Read the Supreme Court decision in Emerson v. Board of Education (1947). HELD: The statute and resolution did not violate the provision of the First Amendment (made applicable to the states by the Fourteenth Amendment) prohibiting any “law respecting an establishment of religion.” The case involved providing transportation for parochial students.

In Mitchell v. Helms 2000 SCOTUS ruled state aid could be granted to parochial schools.

In Trinity Lutheran Church v. Comer (2017), SCOTUS ruled the State of Missouri violated the Constitution when it excluded the Trinity Lutheran Church day care center in Columbia, Missouri, from receiving state funds for playground resurfacing.

https://www.supremecourt.gov/opinions/16pdf/15-577_khlp.pdf

Dan before you post something like "monies used to restore churches implicitly undermine the Establishment Clause of the First Amendment" I suggest you re-read the ACTUAL Amendment and any Supreme Court Case that supports or denies your premise.

Bailey Jones

I use the website "Charity Navigator" which evaluates charities based on factors such as financial transparency, overhead, executive pay, etc. It's a simple way to make sure that your charity dollars are going toward those you intend and not into someone's pockets.

Gary Scoggin

“ To assure the representation of the public interest, democratically elected bodies such as city councils, legislatures and Congress should appoint one or more members of the directorate of tax-exempt foundations.”. Dan, I’m sorry to say this but that’s a really silly idea both in concept and in application.

Michael Jozwiak

Changes from the Trump tax reforms severely limited the possibility of deductions from your income tax for charitable deductions. This hit all charities hard. With churches making millions, they should not be tax exempt. Religious groups should at least pay taxes on the properties they own.

Carlos Ponce

In McCullough v. Madison -1919 Justice Marshall ruled "the power to tax involves the power to destroy". Do you really want to give taxing entities that power over religious groups?

Bailey Jones

I think you meant McCulloch v. Maryland, and I think you meant 1819.

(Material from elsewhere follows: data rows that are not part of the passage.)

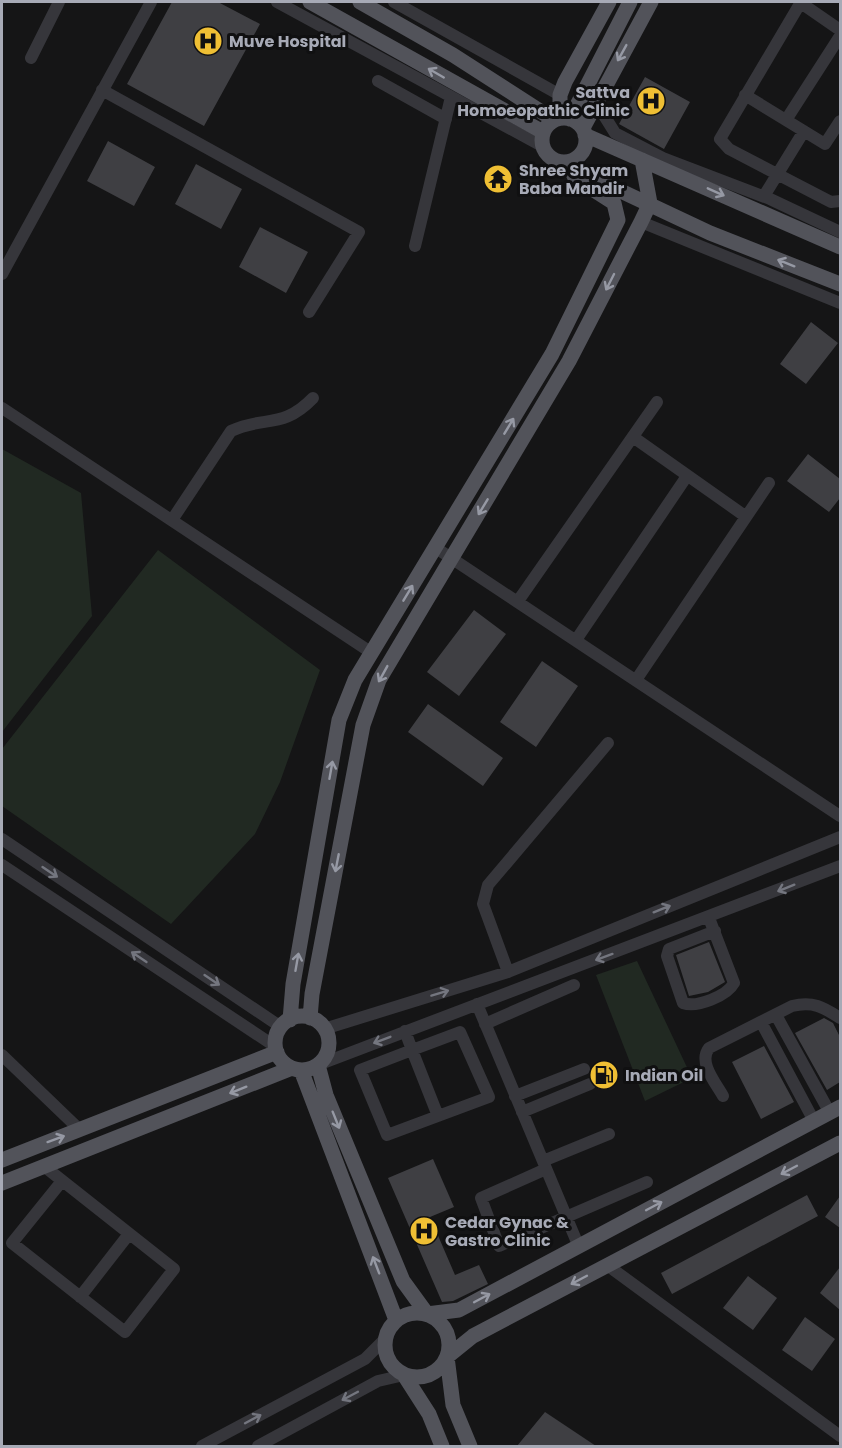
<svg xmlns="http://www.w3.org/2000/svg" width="842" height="1448" viewBox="0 0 842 1448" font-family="Poppins,sans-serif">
<rect width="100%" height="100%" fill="#151516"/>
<path fill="#212922" d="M 2,449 L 81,493 L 92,616 L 2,732 Z
M 158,550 L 320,670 L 280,782 L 255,834 L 171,924 L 2,806 L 2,749 Z
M 637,961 L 692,1078 L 645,1101 L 596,975 Z"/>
<path fill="#3f3f43" d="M 172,2 L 218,2 L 260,24 L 204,126 L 127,84 Z
M 645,77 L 690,102 L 664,149 L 619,124 Z
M 108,141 L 155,167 L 134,206 L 87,181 Z
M 196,164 L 242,189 L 221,229 L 175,204 Z
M 260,227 L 308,252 L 286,293 L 239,267 Z
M 811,322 L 838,343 L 806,384 L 780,364 Z
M 808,454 L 840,479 L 840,498 L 829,512 L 787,481 Z
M 474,610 L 506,634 L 459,696 L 427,672 Z
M 542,661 L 578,686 L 536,747 L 500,722 Z
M 428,704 L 503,758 L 483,786 L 408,732 Z
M 709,942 L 725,982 L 708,992 L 689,996 L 676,955 Z
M 824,1018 L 833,1023 L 840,1037 L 840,1082 L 827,1090 L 795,1033 Z
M 764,1046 L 794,1102 L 761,1119 L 732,1062 Z
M 433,1159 L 454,1207 L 430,1217 L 455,1275 L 479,1265 L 488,1284 L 453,1301 L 442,1302 L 388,1178 Z
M 807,1195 L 818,1216 L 672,1294 L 661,1273 Z
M 840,1196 L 840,1228 L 825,1217 Z
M 840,1267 L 840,1310 L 820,1293 Z
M 748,1276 L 777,1298 L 753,1330 L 723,1308 Z
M 805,1317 L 835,1339 L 812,1371 L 782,1350 Z
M 545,1412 L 596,1446 L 517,1446 Z"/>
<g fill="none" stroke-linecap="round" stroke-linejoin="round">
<path stroke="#36363b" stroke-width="12" d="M 277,2 L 542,146
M 394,2 L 560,95
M 801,2 L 720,139 L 729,149 L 831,202 L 840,201
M 801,3 L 840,30
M 31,58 L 59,2
M 378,81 L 446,119
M 102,90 L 359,232 L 309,312
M 745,95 L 825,144 L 840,121
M 595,101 L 615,133 L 663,158 L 770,199 L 840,232
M 786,120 L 840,36
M 764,196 L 804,131
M 641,222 L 840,303
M 415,246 L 451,97
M 2,274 L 151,2
M 2,408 L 372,653
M 633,437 L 745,516
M 172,520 L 231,431 C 265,415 282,430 313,398
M 436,548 L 840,816
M 518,601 L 657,402
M 576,640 L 687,476
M 636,680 L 769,483
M 2,839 L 281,1027
M 2,865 L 276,1047
M 709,918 L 734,983 C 727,996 697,1008 683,1003 L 667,956 L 669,949 L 715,931
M 508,972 L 483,904 L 488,885 L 608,743
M 477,1004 L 579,1247
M 776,1015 L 830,1113
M 761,1022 L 814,1121
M 485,1024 L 574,985
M 324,1029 L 508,972 L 840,837
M 405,1031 L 412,1050 L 460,1032 L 489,1097 L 387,1135 L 360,1070 L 412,1050 L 438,1116
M 2,1055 L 80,1130
M 318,1065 L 840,866
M 515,1096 L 584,1069
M 723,1096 C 715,1082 698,1062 709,1048 L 792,1006 C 813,1001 823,1007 840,1018
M 522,1112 L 590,1084
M 543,1161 L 609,1134
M 45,1167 L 174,1269 L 125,1332 L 12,1243 L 62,1181
M 546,1169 L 481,1198 L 499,1246 L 647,1182
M 607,1265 L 840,1436
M 80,1297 L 129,1234
M 202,1446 L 365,1359 L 386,1338
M 258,1446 L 378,1381 L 404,1375"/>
<path stroke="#52535a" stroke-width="15" d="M 310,2 L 543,132
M 360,2 L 453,55 L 554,120
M542 140a22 22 0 1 1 44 0a22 22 0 1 1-44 0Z
M 560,118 L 560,95 L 565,82 L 609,2
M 570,119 L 630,2
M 583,128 L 651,2
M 585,135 L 840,247
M 557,161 L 710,233 L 840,284
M275 1043a27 27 0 1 1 54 0a27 27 0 1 1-54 0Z
M 310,1018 L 312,994 L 363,725 L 379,680 L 569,361 L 641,222 L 650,203 L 642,160
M 290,1020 L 293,984 L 339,720 L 355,680 L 552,354 L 618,220 L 614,203 L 575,178 L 570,167
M 318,1065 L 326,1095 L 403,1281 L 427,1314 L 459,1310 L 840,1107
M 301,1070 L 396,1320
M 2,1160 L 277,1052
M 2,1183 L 292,1068
M385 1345a32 32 0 1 1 64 0a32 32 0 1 1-64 0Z
M 404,1375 L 429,1414 L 442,1446
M 470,1446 L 453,1405 L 447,1357 L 473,1336 L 840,1143"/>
</g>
<defs><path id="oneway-shaft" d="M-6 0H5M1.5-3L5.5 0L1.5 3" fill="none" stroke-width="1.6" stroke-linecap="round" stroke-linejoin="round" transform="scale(1.5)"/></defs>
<g stroke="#9699a4">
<use href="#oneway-shaft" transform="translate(622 53) rotate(119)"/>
<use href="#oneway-shaft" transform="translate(436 73) rotate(-150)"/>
<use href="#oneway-shaft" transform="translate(716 192) rotate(24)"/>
<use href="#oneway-shaft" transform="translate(786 263) rotate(-158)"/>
<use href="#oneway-shaft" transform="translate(610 282) rotate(117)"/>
<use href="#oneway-shaft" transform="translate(509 426) rotate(-59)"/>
<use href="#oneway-shaft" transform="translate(483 507) rotate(121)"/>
<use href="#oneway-shaft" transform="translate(408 593) rotate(-59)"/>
<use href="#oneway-shaft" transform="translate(383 674) rotate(119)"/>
<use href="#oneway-shaft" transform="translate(331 770) rotate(-80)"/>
<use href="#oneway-shaft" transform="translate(337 863) rotate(101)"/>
<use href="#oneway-shaft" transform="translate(297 962) rotate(-80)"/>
<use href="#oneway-shaft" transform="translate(238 1090) rotate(158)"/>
<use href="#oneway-shaft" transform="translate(336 1120) rotate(68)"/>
<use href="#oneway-shaft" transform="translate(56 1139) rotate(-20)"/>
<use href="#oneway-shaft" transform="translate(789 1170) rotate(152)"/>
<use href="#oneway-shaft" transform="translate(654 1206) rotate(-28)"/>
<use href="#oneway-shaft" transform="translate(376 1265) rotate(-111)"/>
<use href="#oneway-shaft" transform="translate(579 1280) rotate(152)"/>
<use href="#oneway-shaft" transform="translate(482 1298) rotate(-28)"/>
</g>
<g stroke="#74767f">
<use href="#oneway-shaft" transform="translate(50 872) rotate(34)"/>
<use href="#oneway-shaft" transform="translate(786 888) rotate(158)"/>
<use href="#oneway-shaft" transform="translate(662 909) rotate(-22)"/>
<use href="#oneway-shaft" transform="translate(139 957) rotate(-146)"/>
<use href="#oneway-shaft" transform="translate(604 957) rotate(160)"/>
<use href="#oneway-shaft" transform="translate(212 980) rotate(34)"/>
<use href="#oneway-shaft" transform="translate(440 993) rotate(-17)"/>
<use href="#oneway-shaft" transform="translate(382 1040) rotate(159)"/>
<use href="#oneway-shaft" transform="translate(350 1396) rotate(152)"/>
<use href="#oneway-shaft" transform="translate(253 1419) rotate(-28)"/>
</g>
<defs>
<g id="hospital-disc" transform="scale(1.5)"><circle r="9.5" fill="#efbf34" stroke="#101011"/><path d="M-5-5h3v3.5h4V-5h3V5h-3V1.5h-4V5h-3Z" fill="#111"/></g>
<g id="temple-disc" transform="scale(1.5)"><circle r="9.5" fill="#efbf34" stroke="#101011"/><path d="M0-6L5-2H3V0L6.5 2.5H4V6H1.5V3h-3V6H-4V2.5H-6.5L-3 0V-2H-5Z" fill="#111"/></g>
<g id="fuel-disc" transform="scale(1.5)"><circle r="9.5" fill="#efbf34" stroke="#101011"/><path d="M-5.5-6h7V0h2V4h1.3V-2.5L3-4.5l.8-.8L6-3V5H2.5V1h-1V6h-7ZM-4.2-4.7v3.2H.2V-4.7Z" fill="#111"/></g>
</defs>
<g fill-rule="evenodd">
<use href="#hospital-disc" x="208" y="41"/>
<use href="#hospital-disc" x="651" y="101"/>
<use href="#temple-disc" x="498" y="179"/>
<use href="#fuel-disc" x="604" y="1075"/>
<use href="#hospital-disc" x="424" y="1231"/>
</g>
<g text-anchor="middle" stroke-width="6" stroke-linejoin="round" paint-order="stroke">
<g font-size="16" font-weight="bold" fill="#a7aab6" stroke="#101011" text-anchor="start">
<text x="229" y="47">Muve Hospital</text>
<text x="630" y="98" text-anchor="end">Sattva<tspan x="630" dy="18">Homoeopathic Clinic</tspan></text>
<text x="519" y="176">Shree Shyam<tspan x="519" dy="18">Baba Mandir</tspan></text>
<text x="625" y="1081">Indian Oil</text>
<text x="445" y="1228">Cedar Gynac &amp;<tspan x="445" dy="18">Gastro Clinic</tspan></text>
</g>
</g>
<rect width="842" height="1448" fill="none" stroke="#a7aab6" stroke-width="6"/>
</svg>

"Do you really want to give taxing entities that power over religious groups?" Why yes. Yes, I do. Thanks for asking. According to a study by Georgetown University, religion in the United States is worth $1.2 trillion a year, giving it a higher value than the combined revenues of the top 10 technology companies in the US, including Apple, Amazon and Google. (The analysis did not take into account the value of financial or physical assets held by religious groups nor the negative impacts of religious organizations, such as the abuse of children by clergy, fraud, and the use of religion for the promotion of hatred and violent extremism.)

Render unto Caesar, etc.

Carlos Ponce

I stand corrected McCulloch v. Maryland 1819. I was in a hurry and typed incorrectly. But I don't think any court would allow it considering the ramifications.And children are abused by other than clergy: scout masters, teachers but mostly by relatives. I recommend criminal persecution. Taxing? No.

"promotion of hatred" - Depends on your definition of hatred. Not allowing marriage ceremonies because of Biblical teachings is not hatred. They can marry elsewhere Using Sharia Law to kill, now that's hatred.